Für ihn ist es einfach: „Steck mich mit ein paar Friseuren in einen Raum, verschließe die Tür und ich werde zum Monster! Ich bin wie ein Vampir und nehme die Energie vom Publikum. Je mehr sie mir geben, je mehr gebe ich zurück. Wenn 2500 Leute verrücktspielen, fühlt es sich manchmal an, als wäre ich ein Rockstar (lacht). Dann kann ich nachts nicht schlafen.“
Manche nennen ihn “Grazy Cromeans“ – ist das ein Kompliment?
Das kommt darauf an, wie man es sehen möchte. „Ich verunsichere manche Menschen, andere wiederum sagen, ich bin smarter, als ich aussehe. Aber ja, ich genieße es, anders zu sein. Ich habe keinen Casual Look, ich schaue immer irgendwie „verrückt“ aus - das ist auch verrückt für mich.“ (lacht).
Was war der Wichtigste Einfluss seiner Karriere?
Sein größtes Glück war, als junger Mann auf Paul Mitchell zu treffen, das war zu der Zeit, als er an der Business School war. „Ich wusste nicht, was ein Plattform Artist ist, ich wusste nicht, dass es diesen Job gibt, … doch plötzlich fing ich selbst an, zu unterrichten und zu reisen. Als ich noch in Schottland und London lebte, bin ich kaum irgendwohin gekommen, mittlerweile bin ich 47 Millionen Meilen geflogen, – ich könnte glatt Pilot sein.“
Robert neigt dazu, Dinge aufzusaugen. Das war früher schon so, bei seinen ersten Shows, bei den „Mentoren aus der Ferne“, so wie es heute mit Instagram ist. „Ich habe dort einige Heros, die ich nicht persönlich kenne, aber denen ich folge. Ich sehe ihre Hände, ich sehe ihre Arbeit, sie sind unglaubliche Influencer. Das ist das Schöne an den jungen Leuten von heute: Sie haben diesen freien Zugang zu Informationen, den ich nie hatte. Um Vidal Sassoon sehen zu können, musste ich mit ihm in einem Raum sein! Die Technik hat so vieles verändert.

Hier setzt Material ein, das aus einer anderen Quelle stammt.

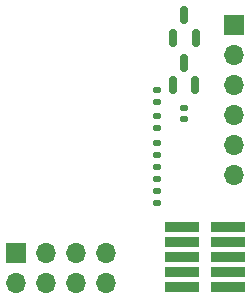
<source format=gbr>
%TF.GenerationSoftware,KiCad,Pcbnew,(6.0.7)*%
%TF.CreationDate,2022-09-08T10:14:31+02:00*%
%TF.ProjectId,esp8266_KiCAD,65737038-3236-4365-9f4b-694341442e6b,rev?*%
%TF.SameCoordinates,Original*%
%TF.FileFunction,Soldermask,Top*%
%TF.FilePolarity,Negative*%
%FSLAX46Y46*%
G04 Gerber Fmt 4.6, Leading zero omitted, Abs format (unit mm)*
G04 Created by KiCad (PCBNEW (6.0.7)) date 2022-09-08 10:14:31*
%MOMM*%
%LPD*%
G01*
G04 APERTURE LIST*
G04 Aperture macros list*
%AMRoundRect*
0 Rectangle with rounded corners*
0 $1 Rounding radius*
0 $2 $3 $4 $5 $6 $7 $8 $9 X,Y pos of 4 corners*
0 Add a 4 corners polygon primitive as box body*
4,1,4,$2,$3,$4,$5,$6,$7,$8,$9,$2,$3,0*
0 Add four circle primitives for the rounded corners*
1,1,$1+$1,$2,$3*
1,1,$1+$1,$4,$5*
1,1,$1+$1,$6,$7*
1,1,$1+$1,$8,$9*
0 Add four rect primitives between the rounded corners*
20,1,$1+$1,$2,$3,$4,$5,0*
20,1,$1+$1,$4,$5,$6,$7,0*
20,1,$1+$1,$6,$7,$8,$9,0*
20,1,$1+$1,$8,$9,$2,$3,0*%
G04 Aperture macros list end*
%ADD10R,3.000000X0.900000*%
%ADD11R,1.700000X1.700000*%
%ADD12O,1.700000X1.700000*%
%ADD13RoundRect,0.135000X0.185000X-0.135000X0.185000X0.135000X-0.185000X0.135000X-0.185000X-0.135000X0*%
%ADD14RoundRect,0.135000X-0.185000X0.135000X-0.185000X-0.135000X0.185000X-0.135000X0.185000X0.135000X0*%
%ADD15RoundRect,0.150000X0.150000X-0.587500X0.150000X0.587500X-0.150000X0.587500X-0.150000X-0.587500X0*%
%ADD16RoundRect,0.140000X0.170000X-0.140000X0.170000X0.140000X-0.170000X0.140000X-0.170000X-0.140000X0*%
G04 APERTURE END LIST*
D10*
%TO.C,J3*%
X91750000Y-53740000D03*
X87850000Y-53740000D03*
X91750000Y-52470000D03*
X87850000Y-52470000D03*
X91750000Y-51200000D03*
X87850000Y-51200000D03*
X91750000Y-49930000D03*
X87850000Y-49930000D03*
X91750000Y-48660000D03*
X87850000Y-48660000D03*
%TD*%
D11*
%TO.C,U2*%
X73775000Y-50840000D03*
D12*
X76315000Y-50840000D03*
X78855000Y-50840000D03*
X81395000Y-50840000D03*
X73775000Y-53380000D03*
X76315000Y-53380000D03*
X78855000Y-53380000D03*
X81395000Y-53380000D03*
%TD*%
D13*
%TO.C,R4*%
X85700000Y-41515000D03*
X85700000Y-42535000D03*
%TD*%
D14*
%TO.C,R3*%
X85675000Y-39265000D03*
X85675000Y-40285000D03*
%TD*%
D13*
%TO.C,R2*%
X85675000Y-37065000D03*
X85675000Y-38085000D03*
%TD*%
D14*
%TO.C,R1*%
X85675000Y-45590000D03*
X85675000Y-46610000D03*
%TD*%
D11*
%TO.C,J1*%
X92225000Y-31575000D03*
D12*
X92225000Y-34115000D03*
X92225000Y-36655000D03*
X92225000Y-39195000D03*
X92225000Y-41735000D03*
X92225000Y-44275000D03*
%TD*%
D15*
%TO.C,D2*%
X87050000Y-36612500D03*
X88950000Y-36612500D03*
X88000000Y-34737500D03*
%TD*%
%TO.C,D1*%
X87075000Y-32612500D03*
X88975000Y-32612500D03*
X88025000Y-30737500D03*
%TD*%
D16*
%TO.C,C2*%
X88025000Y-39530000D03*
X88025000Y-38570000D03*
%TD*%
%TO.C,C1*%
X85700000Y-44555000D03*
X85700000Y-43595000D03*
%TD*%
M02*

</source>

„Die Leute wollen mehr und mehr über Business reden.“
Allerdings stellt er nicht erst seit der Pandemie fest, dass die Leute mehr und mehr über das Business reden möchten. Die Leute, die jeden Tag zur Arbeit gehen, haben erkannt, dass es im Leben mehr gibt, als nur Arbeit. Dieses neue Gleichgewicht sollten Friseure nutzen, um Kunden und sich selbst eine bessere Lebensqualität zu geben. Weniger Kunden, mehr Service = eine andere Art des Arbeitens. "An dem einen Tag in meinem Salon mache ich nur ein paar Kunden und das ist perfekt. Es scheint mir nicht wie Arbeit. Ich genieße es und das ist das Gleichgewicht, das wir brauchen."